EXERCISE AIM -> Could you carry on the diary of short dated entries below, picking up after its last sentence?

GIVEN PASSAGE ->
-----

I live in the interior of British Columbia, Canada and we've had virtually no snow this Winter. It's the middle of January and the ground is completely bare, the temperature is 40F and it is currently raining. This is just wrong. I don't need a climate scientist or talking head politician to tell me what I know to be true. This is not right.
January 15, 2010
If you were a child prodigy, but you are no longer a child, are you still a prodigy? Are geniuses geniuses for their whole life? Or is there a creative window in which their powers of genius are the greatest and their creations at their most sublime? And after that they just become regular people. Ex-geniuses. Still smart, sure, but just average. And if their creations during their heyday didn't set the world on fire, will they be seen as having wasted their genius? 'Cause if so, now they are just regular people with wasted lives. Brutal, eh?
January 16, 2010
Early morning, ground fog everywhere, coyotes yipping in the woods to the north, an unseen wing of geese flying overhead and honking loudly, our three malamutes in the front yard howling back at the coyotes, and me in my bathrobe, cup of hot coffee in hand, listening to this all natural cacophony, just hugging myself over its noisy wonderfulness.
January 17, 2010
This guy was so happy. Happy like he won the lottery happy. Giddy, dancing, loudly singing, "We are the champions....OF THE WORLD!". And for what? This man who lives for tech, has a very common name, John Smith common, and he just secured his domain name in .com because the previous domain name holder let it lapse. The happy guy had been cyber squatting the renewals for 17 years and finally, finally! he snagged it before the other same named person renewed it. His joy was genuine and he was as excited as I have ever seen him, even though this was the first time I ever met him, and actually, I didn't even meet him, I just got to watch his reaction as he ran through the office like a lunatic singing Queen. But I was in the right place at the right time to witness it. I must have known I would be amused.
January 18, 2010
Nobody in their right mind could possibly believe that Santa makes all that stuff he gives away. Elves - get real! In fact, he nicks it off the backs of trucks to fulfill all the wishes of the greedy, thoughtless children in the world who demand so much of him. The man's a saint all right. Of course, he's had more than a thousand arrests in December alone, but he always seems to get bailed out just in time to deliver his stolen goods. By the way, that's how he got his name, St. Nick. True story. Is too.
January 19, 2010
I watch a news interview of some hoary old politician on one of the committees trying to alter Net Neutrality in favor of the telco corporate line about how tiered service would be good for everyone, and how dangerous an open and free Internet is, blah blah, and it's easy to see that this guy doesn't use the Internet. Never has. Because those that use the Internet see unfiltered, unfettered Internet access as a public utility. Those who don't use the Internet, sell their vote through greed and ignorance and disservice to those who put them where they are, and then have the temerity to tell us that something they know nothing about - and we already possess - isn't good for us. Remind me again why this is put up with?
January 20, 2010
I was watching a video clip of a livid, vigorous, Teddy Roosevelt screaming and yelling at a bunch of people in a room. He was ruddy faced and had spittle at the corner of his mouth and he kept pounding the table for effect, and I was thinking, at this moment, if somebody suggested that maybe Teddy might want to look into an anger management course, he would have killed them with his bare hands, right there, in front of everybody, and then asked the rest, Anyone else think I need anger management? Maybe Obama needs a little of that? I'm just sayin'...

-----

DATA SECTION ->
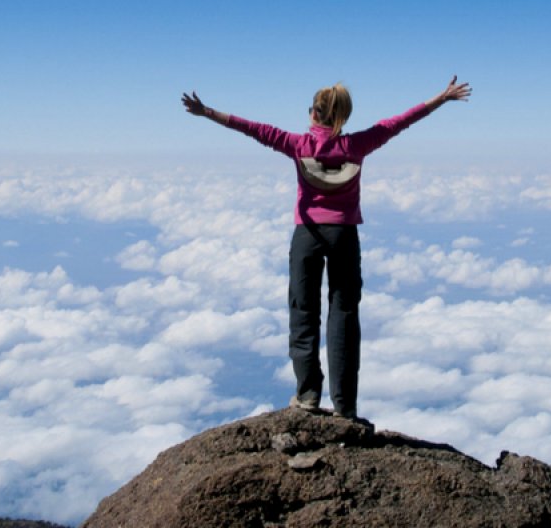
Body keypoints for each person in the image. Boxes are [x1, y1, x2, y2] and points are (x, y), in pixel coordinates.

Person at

-----

RESPONSE BOX ->
January 21, 2010
I read this nice, heartfelt article written by an Atlanta man who, along with his family, did something that was powerful and meaningful and sincere. It was well thought out and researched and the results aided many other people in a positive, life changing manner. It was neat to see a practical example of people living by their convictions. I finish the article and start reading the comments and one after one they're full of typical Internet self-absorbed rubbish - Why didn't he do this; What they did is against my religion; He helped foreigners, he's not a patriot; They're mocking the American Dream; I'm a vet, they should have given me that money, etc. It was disgusting actually. Look, I understand the need to tell others your point of view (I do it here every day), but that article was not about them, never was.
January 22, 2010
Even though we're having no Winter to speak of, for some it's in full ugly force. For those beleaguered folks, we offer up this picture of relaxation fit enough for a mid-Winter flight of fantasy. Enjoy.
January 23, 2010
Should have done this a long time ago. Downloaded a piece of freeware that allows one to remotely take over someone else's computer so you can help them fix a problem or teach them how to do something on their system instead of trying to talk them through it on the phone. Sound familiar? If you are the go to computer person for friends or relatives, this is a splendid way to help them without having to be there. That has value, my friends.
January 24, 2010
Did you know that you can go underwater in Google Earth?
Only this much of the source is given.